→ Document extract
During all the voyages, the fleet departed from Sumatra to sail westward across the Indian Ocean. Northern Sumatra was an important region for the fleet's anchorage and assembly before they proceeded through the Indian Ocean to Ceylon and southern India. Its location was more important to the fleet than its wealth or products. Ma Huan wrote that Semudera was the main route to the Western Ocean and characterized it as the most important port of assembly for the Western Ocean. The journey from Sumatra to Ceylon took about two to four weeks without seeing land. The first part of Ceylon that became visible after departure from Sumatra was Namanakuli (or Parrot's Beak Mountain), the easternmost mountain (6680 ft in elevation and 45 miles away from the coast). Two or three days after its sighting, the treasure fleet adjusted their course to sail south of Dondra Head at Ceylon. After a considerable long time at sea since leaving Sumatra, the fleet arrived at a port in Ceylon, usually at Beruwala and sometimes at Galle. The Chinese preferred Beruwala over Galle, even though they have made port at both locations. Ma characterized Beruwala as "the wharf of the country of Ceylon."

Ming China had cordial relations with Calicut, which was valuable as they tried to extend the tributary system to the states around the Indian Ocean. Ma described Calicut as the "great country of the Western Ocean" and had a positive response to the Calicut authorities' regulation of trade and attention to weights and measurements. Fei Xin described Calicut as the "great harbor" of the Western Ocean countries.

→ Data block
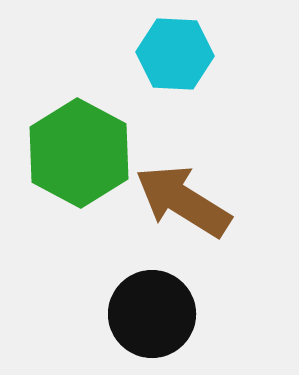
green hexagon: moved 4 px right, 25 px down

→ Work to do
1: Decide whether each statement agrees with the passage on the Ming treasure fleet's voyages. Answer yes or no for each, and quote the exact words from the passage that decide it. (a) Sailing from Sumatra to Ceylon took roughly two to four weeks with no land in sight. (b) Of the two Ceylon ports, the Chinese favored Galle. (c) Fei Xin called Calicut the "great country of the Western Ocean."
2: Write what comes next in the passage on the Ming treasure fleet's voyages, starting after its last sentence.

→ Results of the tasks
1:
(a) Yes: "The journey from Sumatra to Ceylon took about two to four weeks without seeing land."
(b) No: "The Chinese preferred Beruwala over Galle."
(c) No: "Fei Xin described Calicut as the "great harbor" of the Western Ocean countries."

2:
Navigation

During the voyages, the fleet acquired and collected a large amount of navigational data. These were specifically recorded by the astrological officer and his four astrologers. The navigational data were processed into different types of charts by a cartographic office, comprising an astrological officer, four astrologers, and their clerks. It provided the expeditionary commanders with the necessary navigational charts for their voyages. Many copies of the expeditionary charts were housed in the Ministry of War. Additional navigational data were probably also supplied by local maritime pilots, Arab records, Indian records, and other Chinese records.

The Mao Kun map depicts the routes taken by the Chinese treasure fleet during the voyages. It is collected in the Wubei Zhi, compiled by Mao Yuanyi. It portrays various geographic locations from Nanjing to Hormuz as well as the East African coast, with routes illustrated by dotted lines. Mills (1954) dates the map's directions to about 1422, as he believes that the navigational data was compiled during the expedition between 1421 and 1422. The directions are expressed by compass points and distances in watches, with references to navigational techniques (such as depth sounding to avoid shallow waters) and astronomy (particularly along the north–south route of Africa where the latitude is determined by the height of constellations relative to the horizon). The Mao Kun map is appended by four stellar diagrams that were used to determine the position of the ship in relation to the stars and constellations on specific sections of the maritime route.

Faith and ceremony

The faith of the Chinese fleet's crew was centered around Tianfei, the "Heavenly Princess" who was the goddess of sailors and seafarers. The Liujiagang and Changle inscriptions suggest that Zheng He's life was mostly defined by the treasure voyages and that his devotion to Tianfei was the dominant faith that he adhered to. The two inscriptions honored and commemorated the goddess Tianfei. Zheng and his associates established these inscriptions at the temples of Tianfei at Liujiagang on 14 March 1431 and Changle between 5 December 1431 and 3 January 1432. These inscriptions make reference to the crew witnessing St. Elmo's fire during dangerous storms and interpreting it as a sign of divine protection by Tianfei. The Liujiagang and Changle inscriptions are considered the epitaphs of the Ming treasure voyages.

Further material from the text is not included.